__Consigne__.
Répondez aux questions suivantes à partir de la critique du film The Brutalist :
1. Qui a réalisé le film, et en quelle année ?
2. Quel procédé, d'après la critique, accentue l'ampleur de la mise en scène ?
3. Quels sont le budget d'ensemble et la durée du tournage indiqués ?

__Extrait de page__.
The Brutalist
7.5
The Brutalist

Film de Brady Corbet (2024)

László au pays des méchants Américains !

Ce film, à peine sorti de la salle de montage, a reçu une avalanche d'éloges, de superlatifs, de comparaisons glorieuses aux plus grands chefs-d'œuvre incontestés du septième art, tout en ayant le droit à son gros lot de récompenses parmi les plus prestigieuses. Est-ce mérité selon moi, selon mon avis bien personnel qui n'engage que moi ? Non, absolument pas.


Alors, je tiens quand même à débuter sur du gros positif. Des points de vue des décors, de la photographique, des costumes, bref, de la mise en scène visuelle et technique en général, cela en dégage pas mal. Il y a une telle ampleur dans tout ceci, un tel degré de grandeur (accentué, évidemment, par l'utilisation du VistaVision !) que j'ai été complètement estomaqué quand j'ai appris que le budget d'ensemble était de moins de dix millions de dollars et que le tournage a juste duré un mois et demi. On m'aurait dit que le tournage de ce film (avec les lourdes contraintes qu'une reconstitution d'une période passée depuis un bon moment implique !) avait duré six mois, avec un budget de cent millions, je l'aurais cru volontiers. Mais, cependant, toujours sur la mise en scène, niveau maquillages, si on fait abstraction de la toute fin, les personnages ont la capacité impressionnante de ne pas prendre la plus petite ride.

__Extrait des données__.
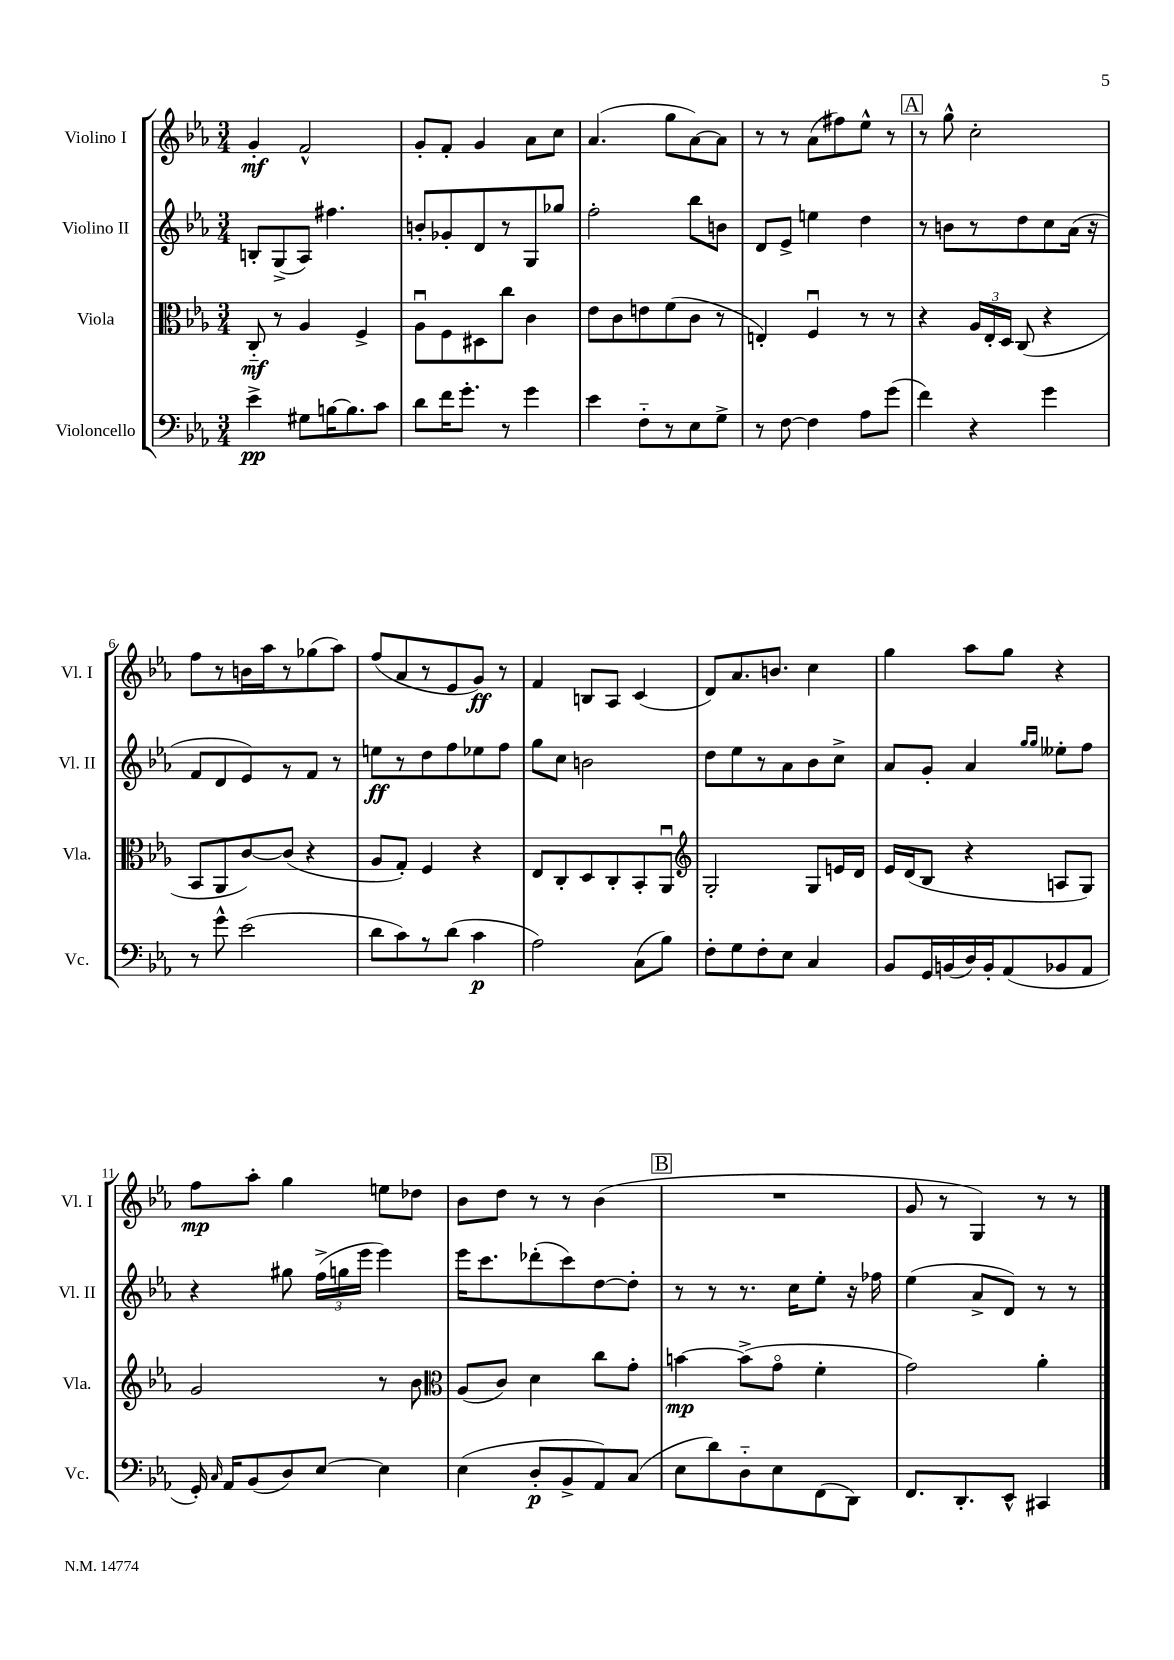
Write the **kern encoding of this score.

__Solution__.
1. Brady Corbet, en 2024.
2. L'utilisation du VistaVision.
3. Un budget de moins de dix millions de dollars et un tournage d'un mois et demi.